Elle comprend :
- 1° L'ensemble des revenus tirés d'une activité salariée ou non salariée ;
- 2° Les revenus tirés de stages de formation professionnelle ;
- 3° Les revenus tirés de stages réalisés en application de l'article 9 de la loi n° 2006-396 du 31 mars 2006 pour l'égalité des chances ;
- 4° L'aide légale ou conventionnelle aux salariés en chômage partiel ;
- 5° Les indemnités perçues à l'occasion des congés légaux de maternité, de paternité ou d'adoption ;
- 6° Les indemnités journalières de Sécurité sociale, de base et complémentaires, perçues en cas d'incapacité physique médicalement constatée de continuer ou de reprendre le travail, d'accident du travail ou de maladie professionnelle pendant une durée qui ne peut excéder 3 mois à compter de l'arrêt de travail.
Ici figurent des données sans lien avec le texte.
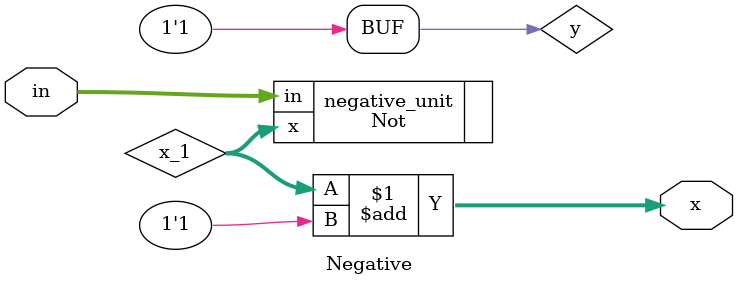
<source format=v>
`timescale 1ns / 1ps
module Negative(in, x);
	input wire [7:0] in;
	wire [7:0] x_1;
	output wire [7:0] x;
	
	assign y = 8'b00000001;
	wire cout, overflow, sum;
	
	Not negative_unit (.in(in), .x(x_1));
	//eightBitAdder negative_total(.x(x_1), .y(y), .cin(), .overflow(overflow), .cout(cout), .sum(sum));
	assign x = x_1 + 1'b1;

endmodule

</source>
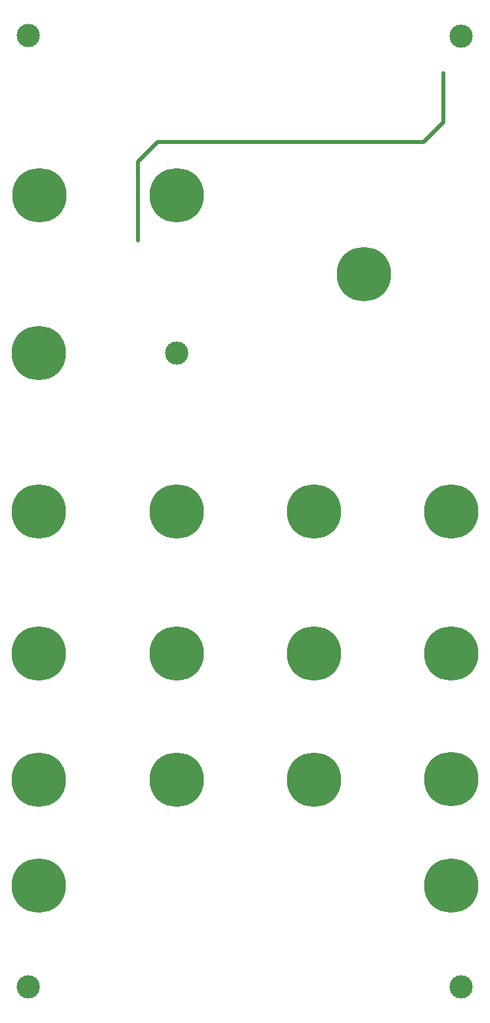
<source format=gtl>
G04 Layer_Physical_Order=1*
G04 Layer_Color=255*
%FSLAX25Y25*%
%MOIN*%
G70*
G01*
G75*
%ADD10C,0.02000*%
%ADD11C,0.11811*%
%ADD12C,0.27559*%
D10*
X240000Y450300D02*
Y475300D01*
X230000Y440300D02*
X240000Y450300D01*
X95000Y440300D02*
X230000D01*
X85000Y430300D02*
X95000Y440300D01*
X85000Y390300D02*
Y430300D01*
D11*
X104500Y333200D02*
D03*
X29300Y11855D02*
D03*
X248985D02*
D03*
X248986Y494061D02*
D03*
X29300Y494100D02*
D03*
D12*
X243800Y63200D02*
D03*
X34600D02*
D03*
X243900Y117100D02*
D03*
X174200Y117000D02*
D03*
X104600D02*
D03*
X34700D02*
D03*
X243900Y180900D02*
D03*
X174200D02*
D03*
X104500Y181000D02*
D03*
X34600Y180900D02*
D03*
X243900Y253000D02*
D03*
X174200Y252900D02*
D03*
X104500Y253000D02*
D03*
X34600D02*
D03*
Y333200D02*
D03*
X199500Y373300D02*
D03*
X104500Y413400D02*
D03*
X34837Y413163D02*
D03*
M02*

</source>
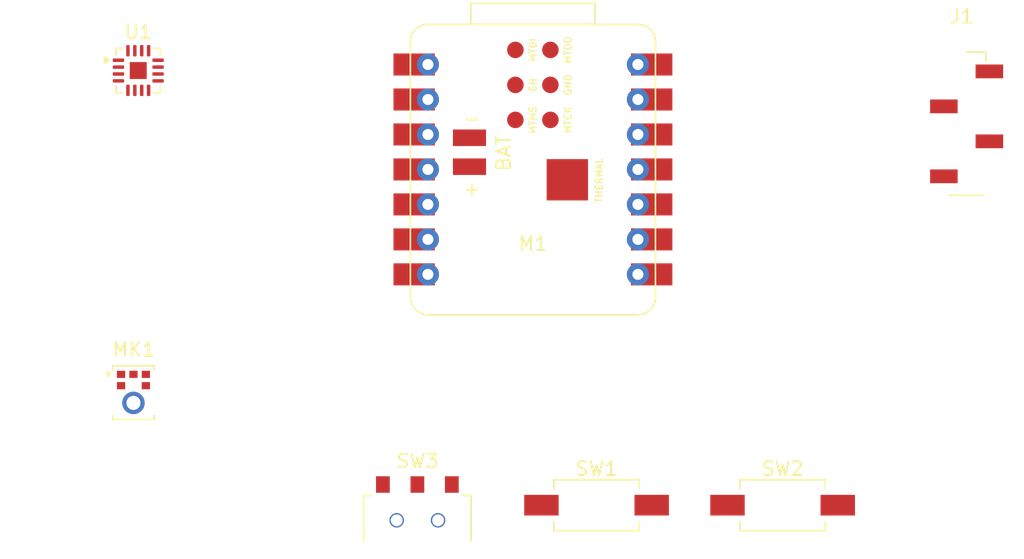
<source format=kicad_pcb>
(kicad_pcb
	(version 20241229)
	(generator "pcbnew")
	(generator_version "9.0")
	(general
		(thickness 1.6)
		(legacy_teardrops no)
	)
	(paper "A4")
	(layers
		(0 "F.Cu" signal)
		(2 "B.Cu" signal)
		(9 "F.Adhes" user "F.Adhesive")
		(11 "B.Adhes" user "B.Adhesive")
		(13 "F.Paste" user)
		(15 "B.Paste" user)
		(5 "F.SilkS" user "F.Silkscreen")
		(7 "B.SilkS" user "B.Silkscreen")
		(1 "F.Mask" user)
		(3 "B.Mask" user)
		(17 "Dwgs.User" user "User.Drawings")
		(19 "Cmts.User" user "User.Comments")
		(21 "Eco1.User" user "User.Eco1")
		(23 "Eco2.User" user "User.Eco2")
		(25 "Edge.Cuts" user)
		(27 "Margin" user)
		(31 "F.CrtYd" user "F.Courtyard")
		(29 "B.CrtYd" user "B.Courtyard")
		(35 "F.Fab" user)
		(33 "B.Fab" user)
		(39 "User.1" user)
		(41 "User.2" user)
		(43 "User.3" user)
		(45 "User.4" user)
	)
	(setup
		(pad_to_mask_clearance 0)
		(allow_soldermask_bridges_in_footprints no)
		(tenting front back)
		(pcbplotparams
			(layerselection 0x00000000_00000000_55555555_5755f5ff)
			(plot_on_all_layers_selection 0x00000000_00000000_00000000_00000000)
			(disableapertmacros no)
			(usegerberextensions no)
			(usegerberattributes yes)
			(usegerberadvancedattributes yes)
			(creategerberjobfile yes)
			(dashed_line_dash_ratio 12.000000)
			(dashed_line_gap_ratio 3.000000)
			(svgprecision 4)
			(plotframeref no)
			(mode 1)
			(useauxorigin no)
			(hpglpennumber 1)
			(hpglpenspeed 20)
			(hpglpendiameter 15.000000)
			(pdf_front_fp_property_popups yes)
			(pdf_back_fp_property_popups yes)
			(pdf_metadata yes)
			(pdf_single_document no)
			(dxfpolygonmode yes)
			(dxfimperialunits yes)
			(dxfusepcbnewfont yes)
			(psnegative no)
			(psa4output no)
			(plot_black_and_white yes)
			(sketchpadsonfab no)
			(plotpadnumbers no)
			(hidednponfab no)
			(sketchdnponfab yes)
			(crossoutdnponfab yes)
			(subtractmaskfromsilk no)
			(outputformat 1)
			(mirror no)
			(drillshape 1)
			(scaleselection 1)
			(outputdirectory "")
		)
	)
	(net 0 "")
	(net 1 "PIN D4")
	(net 2 "PIN D6")
	(net 3 "PIN D5")
	(net 4 "PIN D7")
	(net 5 "unconnected-(M1-EN-Pad18)")
	(net 6 "BTN3")
	(net 7 "power")
	(net 8 "unconnected-(M1-5V-Pad14)")
	(net 9 "unconnected-(M1-GND-Pad21)")
	(net 10 "unconnected-(M1-BAT_GND-Pad15)")
	(net 11 "unconnected-(M1-THERMAL-Pad23)")
	(net 12 "unconnected-(M1-MTMS-Pad19)")
	(net 13 "unconnected-(M1-MTCK-Pad20)")
	(net 14 "BTN2")
	(net 15 "BCLK")
	(net 16 "BTN1")
	(net 17 "unconnected-(M1-MTDI-Pad17)")
	(net 18 "LRCLK")
	(net 19 "unconnected-(M1-MTDO-Pad22)")
	(net 20 "ground")
	(net 21 "DIN")
	(net 22 "DOUT")
	(net 23 "unconnected-(M1-BAT_VIN-Pad16)")
	(net 24 "unconnected-(MK1-LR-Pad2)")
	(net 25 "unconnected-(U1-PAD-Pad17)")
	(net 26 "unconnected-(U1-NC-Pad12)")
	(net 27 "unconnected-(U1-NC-Pad5)")
	(net 28 "unconnected-(U1-NC-Pad13)")
	(net 29 "unconnected-(U1-GAIN_SLOT-Pad2)")
	(net 30 "unconnected-(U1-OUTP-Pad9)")
	(net 31 "unconnected-(U1-OUTN-Pad10)")
	(net 32 "unconnected-(U1-NC-Pad6)")
	(net 33 "unconnected-(U1-~{SD_MODE}-Pad4)")
	(footprint "fab:SeeedStudio_XIAO_ESP32C3" (layer "F.Cu") (at 121.88 68.62))
	(footprint "fab:Button_CnK_PTS636.0_6x3.5mm" (layer "F.Cu") (at 140 93))
	(footprint "fab:Switch_Slide_RightAngle_CnK_AYZ0102AGRLC_7.2x3mm" (layer "F.Cu") (at 113.5 94.1))
	(footprint "fab:Button_CnK_PTS636.0_6x3.5mm" (layer "F.Cu") (at 126.5 93))
	(footprint "fab:PinSocket_01x04_P2.54mm_Vertical_SMD" (layer "F.Cu") (at 153.35 65.31))
	(footprint "Package_DFN_QFN:TQFN-16-1EP_3x3mm_P0.5mm_EP1.23x1.23mm" (layer "F.Cu") (at 93.25 61.4375))
	(footprint "fab:Mic_MEMS_TDK_ICS-43434" (layer "F.Cu") (at 92.9 84.774))
	(embedded_fonts no)
)

</source>
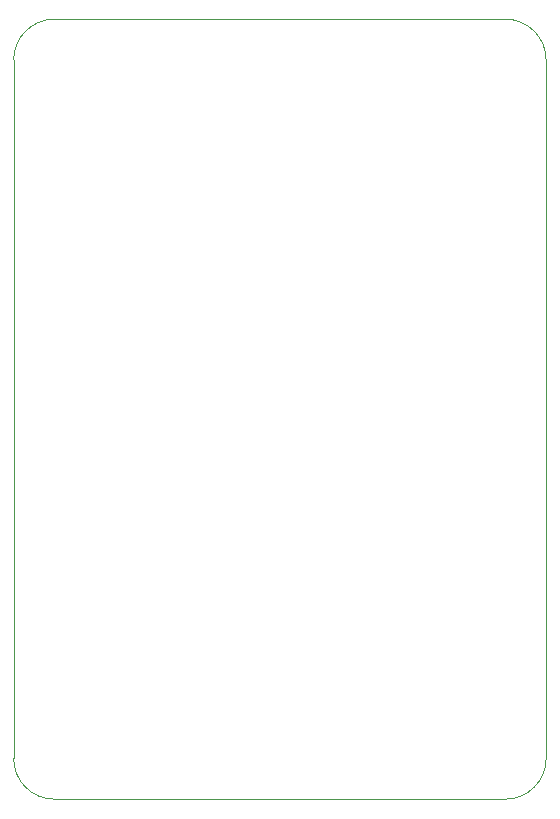
<source format=gbr>
%TF.GenerationSoftware,KiCad,Pcbnew,8.0.3*%
%TF.CreationDate,2024-06-19T16:29:22+09:00*%
%TF.ProjectId,USB_power,5553425f-706f-4776-9572-2e6b69636164,rev?*%
%TF.SameCoordinates,PX77e7cd0PY83695b8*%
%TF.FileFunction,Profile,NP*%
%FSLAX46Y46*%
G04 Gerber Fmt 4.6, Leading zero omitted, Abs format (unit mm)*
G04 Created by KiCad (PCBNEW 8.0.3) date 2024-06-19 16:29:22*
%MOMM*%
%LPD*%
G01*
G04 APERTURE LIST*
%TA.AperFunction,Profile*%
%ADD10C,0.050000*%
%TD*%
G04 APERTURE END LIST*
D10*
X3450000Y0D02*
G75*
G02*
X0Y3450000I0J3450000D01*
G01*
X0Y62590000D02*
G75*
G02*
X3450000Y66040000I3450000J0D01*
G01*
X45085000Y3450000D02*
G75*
G02*
X41635000Y0I-3450000J0D01*
G01*
X41635000Y66040000D02*
G75*
G02*
X45085000Y62590000I0J-3450000D01*
G01*
X0Y3450000D02*
X0Y62590000D01*
X41635000Y0D02*
X3450000Y0D01*
X3450000Y66040000D02*
X41635000Y66040000D01*
X45085000Y62590000D02*
X45085000Y3450000D01*
M02*

</source>
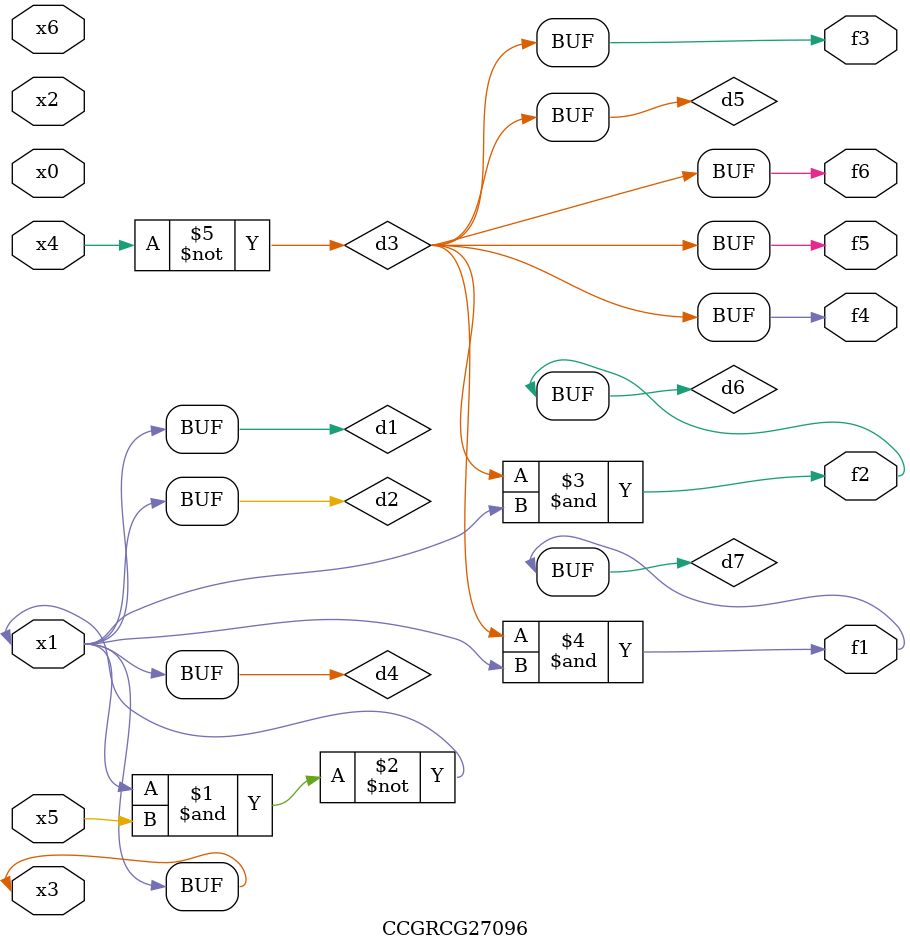
<source format=v>
module CCGRCG27096(
	input x0, x1, x2, x3, x4, x5, x6,
	output f1, f2, f3, f4, f5, f6
);

	wire d1, d2, d3, d4, d5, d6, d7;

	buf (d1, x1, x3);
	nand (d2, x1, x5);
	not (d3, x4);
	buf (d4, d1, d2);
	buf (d5, d3);
	and (d6, d3, d4);
	and (d7, d3, d4);
	assign f1 = d7;
	assign f2 = d6;
	assign f3 = d5;
	assign f4 = d5;
	assign f5 = d5;
	assign f6 = d5;
endmodule

</source>
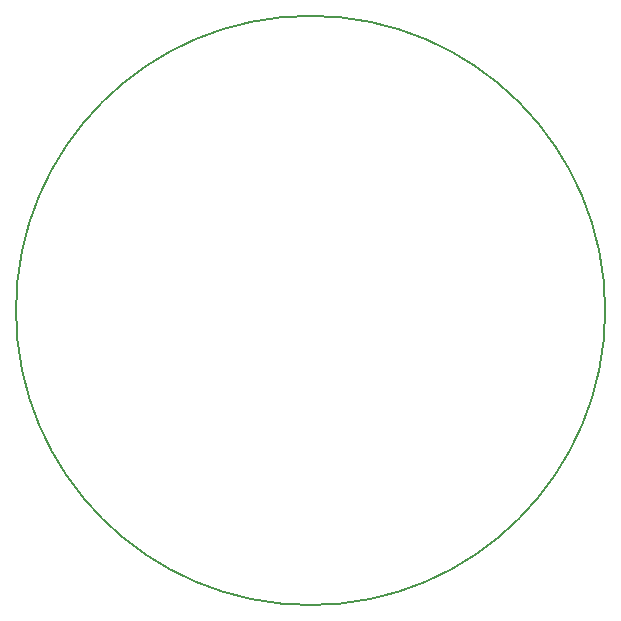
<source format=gbr>
%TF.GenerationSoftware,KiCad,Pcbnew,8.0.6*%
%TF.CreationDate,2025-03-02T18:01:39-08:00*%
%TF.ProjectId,OBDGauge,4f424447-6175-4676-952e-6b696361645f,rev?*%
%TF.SameCoordinates,Original*%
%TF.FileFunction,Profile,NP*%
%FSLAX46Y46*%
G04 Gerber Fmt 4.6, Leading zero omitted, Abs format (unit mm)*
G04 Created by KiCad (PCBNEW 8.0.6) date 2025-03-02 18:01:39*
%MOMM*%
%LPD*%
G01*
G04 APERTURE LIST*
%TA.AperFunction,Profile*%
%ADD10C,0.200000*%
%TD*%
G04 APERTURE END LIST*
D10*
X74943316Y-50000000D02*
G75*
G02*
X25056684Y-50000000I-24943316J0D01*
G01*
X25056684Y-50000000D02*
G75*
G02*
X74943316Y-50000000I24943316J0D01*
G01*
M02*

</source>
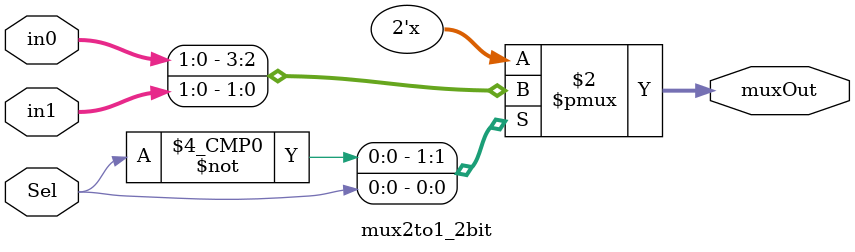
<source format=v>
module mux2to1_2bit(input [1:0] in0, input [1:0] in1, input Sel, output reg [1:0] muxOut);
	always @ (in0,in1,Sel)
	begin
		case(Sel)
			1'b0:	muxOut=in0;
			1'b1:	muxOut=in1;
		endcase
	end
endmodule


</source>
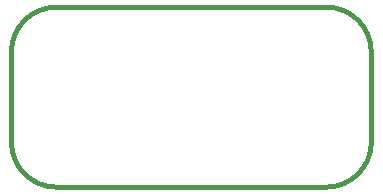
<source format=gm1>
G04 #@! TF.GenerationSoftware,KiCad,Pcbnew,(5.1.5)-3*
G04 #@! TF.CreationDate,2020-11-13T08:06:48-05:00*
G04 #@! TF.ProjectId,PowerDistrib,506f7765-7244-4697-9374-7269622e6b69,rev?*
G04 #@! TF.SameCoordinates,Original*
G04 #@! TF.FileFunction,Profile,NP*
%FSLAX46Y46*%
G04 Gerber Fmt 4.6, Leading zero omitted, Abs format (unit mm)*
G04 Created by KiCad (PCBNEW (5.1.5)-3) date 2020-11-13 08:06:48*
%MOMM*%
%LPD*%
G04 APERTURE LIST*
%ADD10C,0.381000*%
G04 APERTURE END LIST*
D10*
X120015000Y-80645000D02*
X142875000Y-80645000D01*
X116205000Y-69215000D02*
X116205000Y-76835000D01*
X142875000Y-65405000D02*
X120015000Y-65405000D01*
X146685000Y-69215000D02*
X146685000Y-76835000D01*
X146685000Y-69215000D02*
G75*
G03X142875000Y-65405000I-3810000J0D01*
G01*
X142875000Y-80645000D02*
G75*
G03X146685000Y-76835000I0J3810000D01*
G01*
X116205000Y-76835000D02*
G75*
G03X120015000Y-80645000I3810000J0D01*
G01*
X120015000Y-65405000D02*
G75*
G03X116205000Y-69215000I0J-3810000D01*
G01*
M02*

</source>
Dans la mesure où elle a pour objet de remplacer l'allocation de retour à l'emploi (ARE) versée aux salariés signataires d'une convention de reclassement personnalisée (CRP), à la suite d'un licenciement pour motif économique, l'allocation spécifique de reclassement (ASR) ne devrait pas être considérée comme un « revenu professionnel ».
En l'absence, pour l'heure, de précisions dans le texte de loi précité, ou dans d'autres textes, l'ASR n'est donc vraisemblablement pas comprise dans la liste des revenus d'activité ou équivalents pour le calcul du RSA. En principe, les bénéficiaires de l'assurance chômage et du régime de solidarité ne sont en effet pas éligibles au RSA en tant que tel.